Written exercise: Pick up the forum thread about Slack's search limits and open-source communities, and continue it after its last reply.

Document:
⁂
Search at Slack | WingNews

[+] subpixel|9 years ago|reply

Slack is great, but it's adoption by popular opensource communities is problematic.

Why? Because opensource communities are on the free plan, which limits search once you have 10k messages. I've had experiences where I wanted to revisit a question I had asked in a Slack channel the previous week, and been unable to find it.

As a result, everyone burns out faster b/c the same questions get asked and answered over, and over.

Couple this with the fact that channels are not indexed by Google and you get a black box where valuable Q&A content and discussion goes to die.

[+] jakebasile|9 years ago|reply

I agree. I am dismayed when I see open source projects using Slack in lieu of IRC or a mailing list. It means I'd be forced to use their awful client (which is slow, buggy, and far too resource intensive for a chat application) or use their awful IRC integration. This is all in addition to the issue you raise of Slack being a black hole beholden to a profit motivated entity.

Just use IRC. It's practically impossible to avoid Slack at any startup now, but I'd love to be able to avoid it in FOSS.
⁂
Record list:
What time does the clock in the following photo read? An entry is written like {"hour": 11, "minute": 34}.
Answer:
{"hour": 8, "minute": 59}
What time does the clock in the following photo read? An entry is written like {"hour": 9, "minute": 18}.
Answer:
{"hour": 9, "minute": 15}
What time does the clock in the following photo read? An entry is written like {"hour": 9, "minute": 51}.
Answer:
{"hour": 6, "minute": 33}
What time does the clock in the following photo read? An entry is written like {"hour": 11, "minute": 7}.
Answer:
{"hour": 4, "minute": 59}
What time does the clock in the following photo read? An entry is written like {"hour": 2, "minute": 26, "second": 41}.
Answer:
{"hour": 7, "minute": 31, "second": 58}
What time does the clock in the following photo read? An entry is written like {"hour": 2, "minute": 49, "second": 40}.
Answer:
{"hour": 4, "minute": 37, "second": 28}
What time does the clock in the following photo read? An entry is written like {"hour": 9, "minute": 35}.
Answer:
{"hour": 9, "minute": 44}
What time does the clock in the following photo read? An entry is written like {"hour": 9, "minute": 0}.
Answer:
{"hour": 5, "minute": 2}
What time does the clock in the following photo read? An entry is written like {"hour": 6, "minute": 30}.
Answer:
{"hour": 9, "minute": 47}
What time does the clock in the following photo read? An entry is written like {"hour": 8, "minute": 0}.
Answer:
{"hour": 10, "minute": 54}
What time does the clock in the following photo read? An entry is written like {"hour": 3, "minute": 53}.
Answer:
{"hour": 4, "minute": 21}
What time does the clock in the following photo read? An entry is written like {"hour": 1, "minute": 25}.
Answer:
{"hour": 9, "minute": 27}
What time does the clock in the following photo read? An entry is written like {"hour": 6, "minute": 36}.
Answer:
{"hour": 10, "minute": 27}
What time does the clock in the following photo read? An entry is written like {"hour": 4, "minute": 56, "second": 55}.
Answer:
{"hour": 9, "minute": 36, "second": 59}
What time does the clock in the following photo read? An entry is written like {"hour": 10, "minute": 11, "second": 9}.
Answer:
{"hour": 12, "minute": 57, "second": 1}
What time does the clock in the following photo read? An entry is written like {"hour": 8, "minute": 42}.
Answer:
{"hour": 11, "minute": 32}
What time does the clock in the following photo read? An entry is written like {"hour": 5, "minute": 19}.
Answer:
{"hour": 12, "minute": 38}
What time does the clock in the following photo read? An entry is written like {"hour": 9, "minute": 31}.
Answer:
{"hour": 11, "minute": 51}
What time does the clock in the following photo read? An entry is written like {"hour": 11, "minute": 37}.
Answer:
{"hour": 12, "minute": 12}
⁂
Output below:
[+] austenallred|9 years ago|reply

That's an easy problem to fix http://slackarchive.io/

[+] accountface|9 years ago|reply

Why are people using a chat app like a wiki to begin with

[+] timClicks|9 years ago|reply

It's also problematic in that it chisels away at what it means for a project to be open source. The focus seems to be purely on the software licence, and increasingly less about the wider project tooling.

GitHub and Slack provide a huge amount of utility. But they also feel hollow to me. It feels harder and harder to opt-out of using closed tools.

[+] zanny|9 years ago|reply

What is Matrix / Riot missing today to get these open source communities to start using an open source federated chat room protocol?

[+] jonbaer|9 years ago|reply

The 2 links for UI/UX comparison ... https://support.discordapp.com/hc/en-us/articles/11500046858... https://get.slack.help/hc/en-us/articles/202528808-Searching... ... I think on Discord it is based on the context of what the secondary thing is you are doing outside of chat (gaming - it will show you what game the others are playing - or any app based on file process - which is pretty slick) and on Slack it will be primarily thinking you are at work so it's all about quicker access to files/presentations/etc.

[+] wcummings|9 years ago|reply

IRC isn't that hard. Just register a channel on freenode (which exists for the purpose of facilitating open source!), there's already a web interface [1]. You can stick a nice link on your project's webpage. It's even less work for users than Slack, you don't have to register, just punch in a nickname.

Someone in your project can manage to setup a logbot that dumps logs onto a webserver, which will be indexed by google. I suspect there are services that will do it for you, so you might not even have to setup the bot yourself. If there isn't one I'd have half a mind to build one, if it gets more projects using IRC.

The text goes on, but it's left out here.